Ciò che nei primi Ottanta, dal design di mobili e tessuti a quello di abiti, gioielli, compendi e dettagli d’arredo, ha definito il suo contributo alla storia del gruppo più celebre del design postmoderno, è confluito infatti, da oltre trent’anni, in una pratica artistica sempre più esclusiva. Un instancabile inesauribile fantasticare sulle cose che ci circondano, che rispecchia come una goccia d’acqua questa francese generazione 1957, con lo sguardo azzurro, i capelli grigi a caschetto, la carnagione chiarissima e il sorriso segnato dal tempo di una bambina. Che considera il lavoro come «una specie di fiume che va, continua a evolversi a seconda di quello che vedo, delle persone incontrate, dei libri letti, delle esperienze degli altri, dell’accumulo delle cose già fatte e di come si combinano fra loro». Un flusso che il suo studio milanese, prima ancora delle gallerie e delle molte personali da lei realizzate in ogni parte del mondo, raccoglie e restituisce. «La mia vita è lo studio e anche quella di George», racconta parlando di sé e del compagno di una vita Sowden (77 anni), che lavora nello spazio a fianco. 

Torre Numero Due, appena installata nel Vitra Campus, a Weil am Rhein.

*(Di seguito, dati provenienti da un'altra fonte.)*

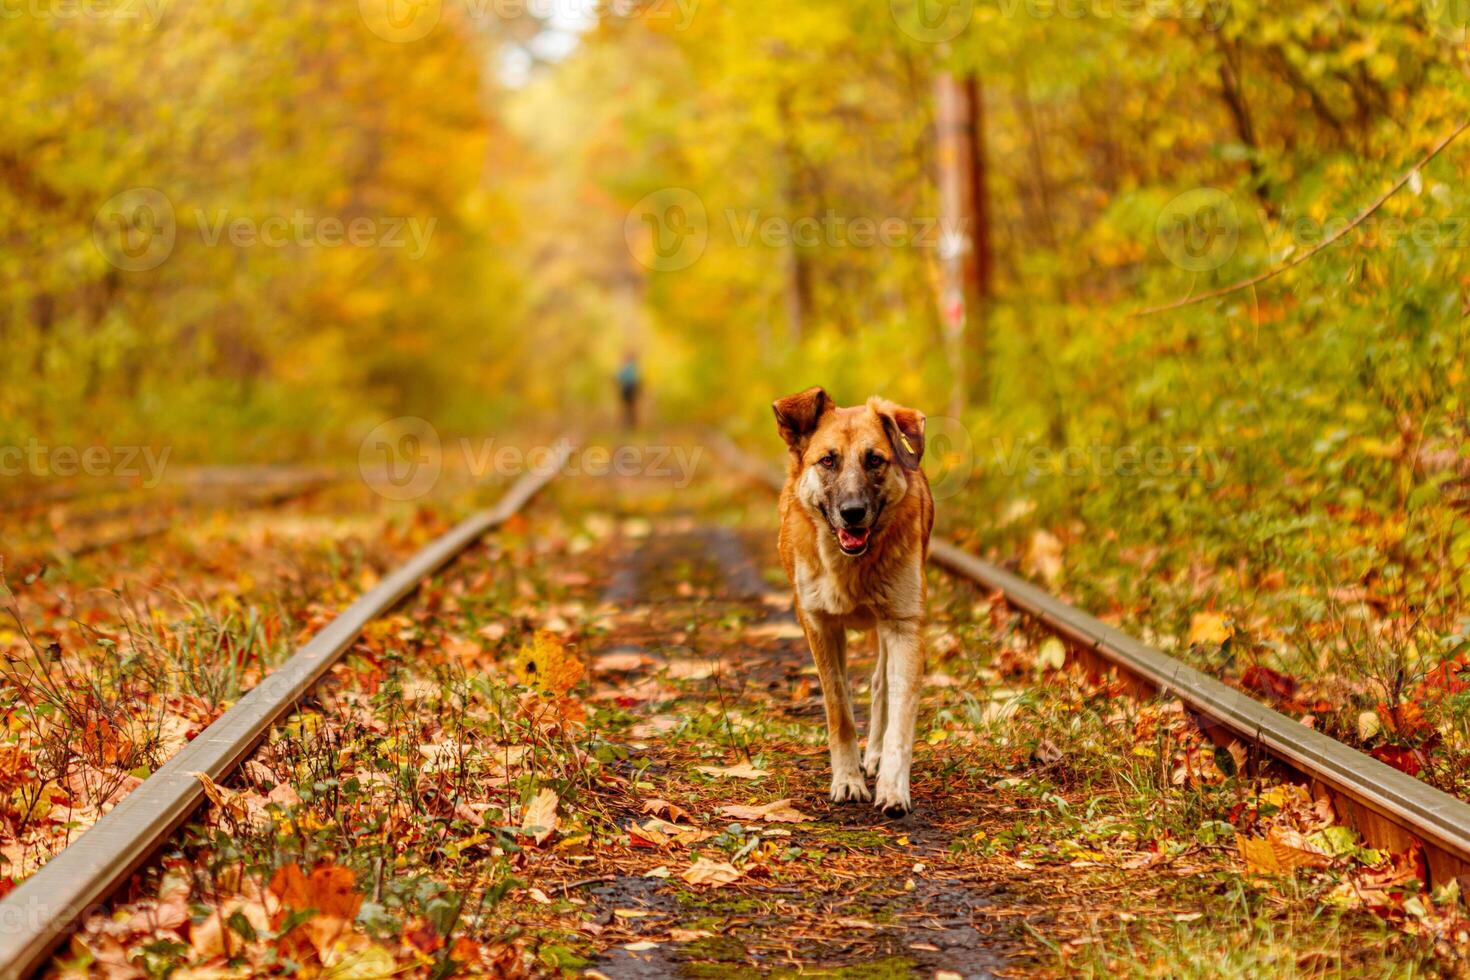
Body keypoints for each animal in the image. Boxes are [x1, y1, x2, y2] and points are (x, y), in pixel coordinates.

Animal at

«Cerco di lavorare regolarmente, di dipingere tutti i giorni e quando si prospetta una mostra si fa un editing di quello che c’è. Non desidero possedere cose in particolare; il lusso sono lo spazio e la luce, e abbiamo la fortuna di avere ambedue». È vero. L’ambiente arioso risulta pieno di luce e di lavoro che, dal bellissimo prototipo datato 1981 della sedia Primula di Sowden, alle tre tele di Du Pasquier ancora in via di realizzazione, che lei introduce con un veloce «quello che sto facendo adesso», porta le tracce di una pratica artistica che sconfina nel vissuto. Un unicum circolare quasi zen, ricco di concentrazione e di quiete, di ricerca e di continuità, con le nuance di materiali forme momenti irriproducibili. È uno studio silenzioso e protettivo, che seduce e intimidisce con la sua massima essenzialità e riservatezza. «Mi sono resa conto che si può riempire la vita con un progetto che non finisce mai, che la vita è questo progetto che continuerà a evolversi fino alla fine. L’ho intuito negli anni di Memphis, a contatto con George e con altre persone incontrate attorno al “mondo del design”. Non ho mai sognato di lavorare in gruppo, anche allora ognuno era per conto suo, erano l’occhio di Ettore Sottsass e di Barbara Radice, le mostre, a metterci insieme. Con George è diverso. Intanto mi ha indicato un modo di vedere la vita, un modo che inoltre vive e condivide con me. E a volte abbiamo anche lavorato insieme, ma soprattutto accanto. La nostra complicità si esplicita meglio nelle conversazioni su quello che ognuno di noi fa, sullo sguardo e i commenti sui lavori di ognuno, ed è anche più semplice perché operiamo in ambiti diversi, George è un designer e io una pittrice, ma ho la sensazione che siamo un’entità, la risultante di due personalità a contatto da tanti anni… e che, quando capita, le nostre cose stiano bene insieme».